Chart analysis data:
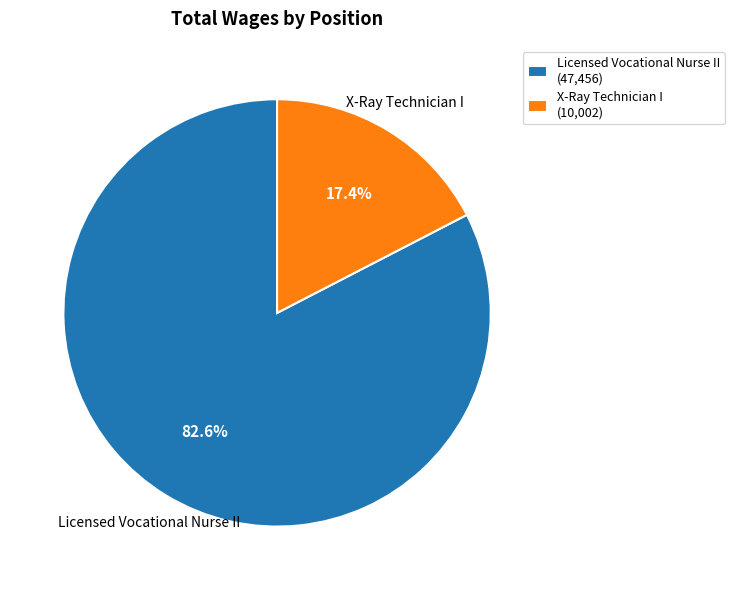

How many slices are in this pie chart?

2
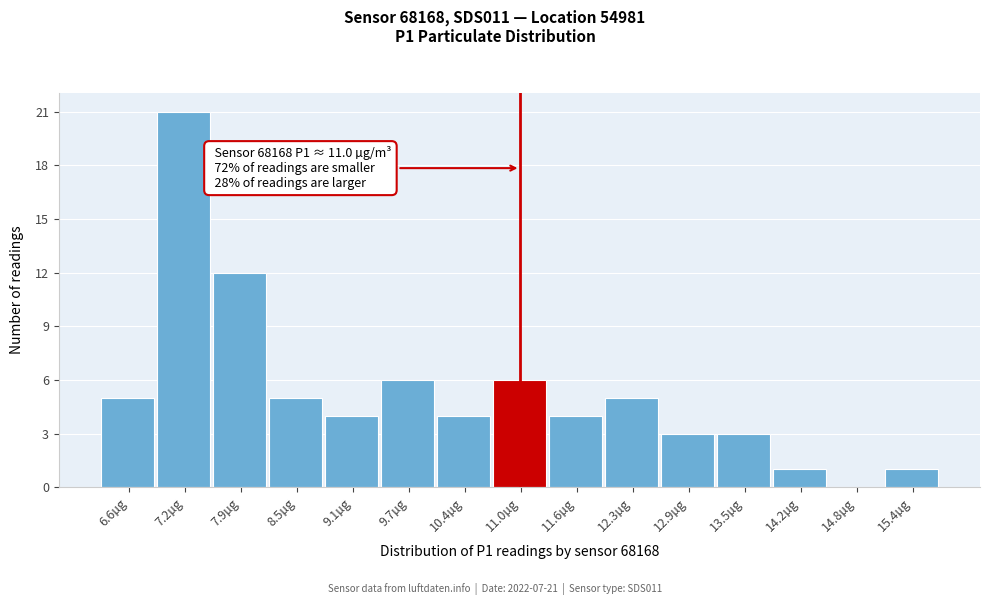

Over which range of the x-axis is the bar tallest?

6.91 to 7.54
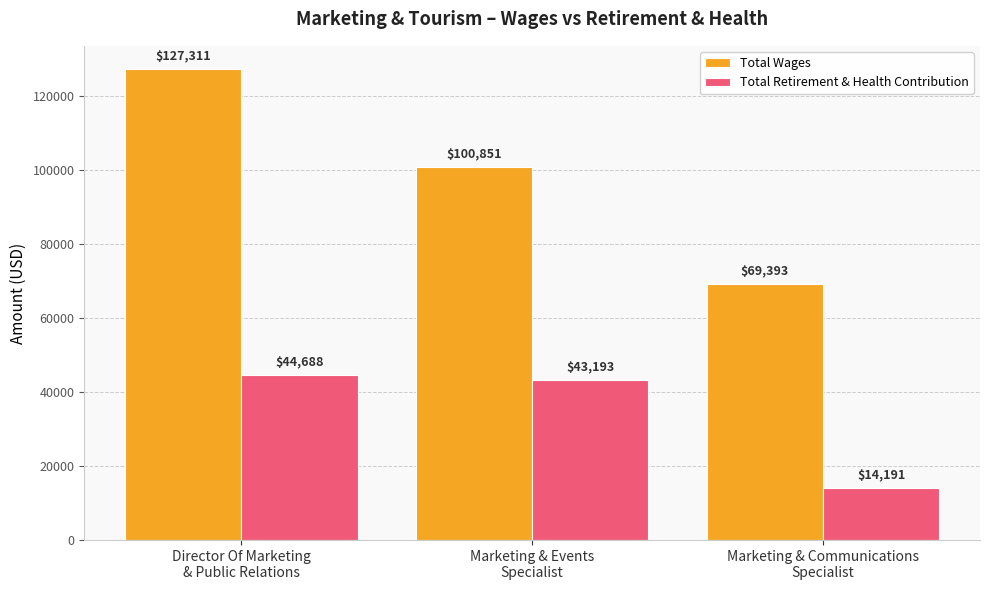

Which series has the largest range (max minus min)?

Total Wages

◆ EXERCISE BRIEF: Pull the text lines from every entry above and copy each one word for word. Leave out the pictures.

◆ WORKED SOLUTION:
How many slices are in this pie chart?

2

Over which range of the x-axis is the bar tallest?

6.91 to 7.54

Which series has the largest range (max minus min)?

Total Wages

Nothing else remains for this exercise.